Aim of the task: Return the entire listing exactly, leaving nothing out.
┌─ Task data
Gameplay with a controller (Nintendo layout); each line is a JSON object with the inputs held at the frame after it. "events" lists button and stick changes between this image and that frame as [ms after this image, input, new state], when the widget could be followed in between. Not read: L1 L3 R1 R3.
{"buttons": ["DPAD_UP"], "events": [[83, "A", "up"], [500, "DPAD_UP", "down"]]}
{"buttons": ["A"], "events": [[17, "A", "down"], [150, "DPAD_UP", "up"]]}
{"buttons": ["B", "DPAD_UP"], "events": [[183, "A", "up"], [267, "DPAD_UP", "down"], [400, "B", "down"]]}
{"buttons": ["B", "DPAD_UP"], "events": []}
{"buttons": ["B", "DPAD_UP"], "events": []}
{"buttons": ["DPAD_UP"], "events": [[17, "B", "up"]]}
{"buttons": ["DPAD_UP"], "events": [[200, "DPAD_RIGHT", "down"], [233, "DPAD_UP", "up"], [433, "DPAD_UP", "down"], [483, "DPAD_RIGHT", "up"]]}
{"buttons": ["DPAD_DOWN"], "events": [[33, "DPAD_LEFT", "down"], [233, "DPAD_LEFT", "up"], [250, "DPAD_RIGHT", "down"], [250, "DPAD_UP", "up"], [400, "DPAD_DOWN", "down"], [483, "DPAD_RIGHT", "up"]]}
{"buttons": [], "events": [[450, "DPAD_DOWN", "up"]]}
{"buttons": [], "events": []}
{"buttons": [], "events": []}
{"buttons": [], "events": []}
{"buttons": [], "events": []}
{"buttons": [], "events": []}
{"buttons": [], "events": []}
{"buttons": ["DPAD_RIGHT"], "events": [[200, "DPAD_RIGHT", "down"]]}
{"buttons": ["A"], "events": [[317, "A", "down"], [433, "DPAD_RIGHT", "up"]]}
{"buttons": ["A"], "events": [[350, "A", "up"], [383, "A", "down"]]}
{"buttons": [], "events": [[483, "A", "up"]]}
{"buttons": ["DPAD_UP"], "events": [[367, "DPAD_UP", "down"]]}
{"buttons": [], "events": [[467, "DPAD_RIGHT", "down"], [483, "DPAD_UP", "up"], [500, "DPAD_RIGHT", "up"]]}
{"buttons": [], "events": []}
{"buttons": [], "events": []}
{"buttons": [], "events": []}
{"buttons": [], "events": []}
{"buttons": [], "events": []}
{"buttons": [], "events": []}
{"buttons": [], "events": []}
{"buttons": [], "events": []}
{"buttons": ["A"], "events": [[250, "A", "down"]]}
└─
Exercise solution:
Gameplay with a controller (Nintendo layout); each line is a JSON object with the inputs held at the frame after it. "events" lists button and stick changes between this image and that frame as [ms after this image, input, new state], when the widget could be followed in between. Not read: L1 L3 R1 R3.
{"buttons": ["DPAD_UP"], "events": [[83, "A", "up"], [500, "DPAD_UP", "down"]]}
{"buttons": ["A"], "events": [[17, "A", "down"], [150, "DPAD_UP", "up"]]}
{"buttons": ["B", "DPAD_UP"], "events": [[183, "A", "up"], [267, "DPAD_UP", "down"], [400, "B", "down"]]}
{"buttons": ["B", "DPAD_UP"], "events": []}
{"buttons": ["B", "DPAD_UP"], "events": []}
{"buttons": ["DPAD_UP"], "events": [[17, "B", "up"]]}
{"buttons": ["DPAD_UP"], "events": [[200, "DPAD_RIGHT", "down"], [233, "DPAD_UP", "up"], [433, "DPAD_UP", "down"], [483, "DPAD_RIGHT", "up"]]}
{"buttons": ["DPAD_DOWN"], "events": [[33, "DPAD_LEFT", "down"], [233, "DPAD_LEFT", "up"], [250, "DPAD_RIGHT", "down"], [250, "DPAD_UP", "up"], [400, "DPAD_DOWN", "down"], [483, "DPAD_RIGHT", "up"]]}
{"buttons": [], "events": [[450, "DPAD_DOWN", "up"]]}
{"buttons": [], "events": []}
{"buttons": [], "events": []}
{"buttons": [], "events": []}
{"buttons": [], "events": []}
{"buttons": [], "events": []}
{"buttons": [], "events": []}
{"buttons": ["DPAD_RIGHT"], "events": [[200, "DPAD_RIGHT", "down"]]}
{"buttons": ["A"], "events": [[317, "A", "down"], [433, "DPAD_RIGHT", "up"]]}
{"buttons": ["A"], "events": [[350, "A", "up"], [383, "A", "down"]]}
{"buttons": [], "events": [[483, "A", "up"]]}
{"buttons": ["DPAD_UP"], "events": [[367, "DPAD_UP", "down"]]}
{"buttons": [], "events": [[467, "DPAD_RIGHT", "down"], [483, "DPAD_UP", "up"], [500, "DPAD_RIGHT", "up"]]}
{"buttons": [], "events": []}
{"buttons": [], "events": []}
{"buttons": [], "events": []}
{"buttons": [], "events": []}
{"buttons": [], "events": []}
{"buttons": [], "events": []}
{"buttons": [], "events": []}
{"buttons": [], "events": []}
{"buttons": ["A"], "events": [[250, "A", "down"]]}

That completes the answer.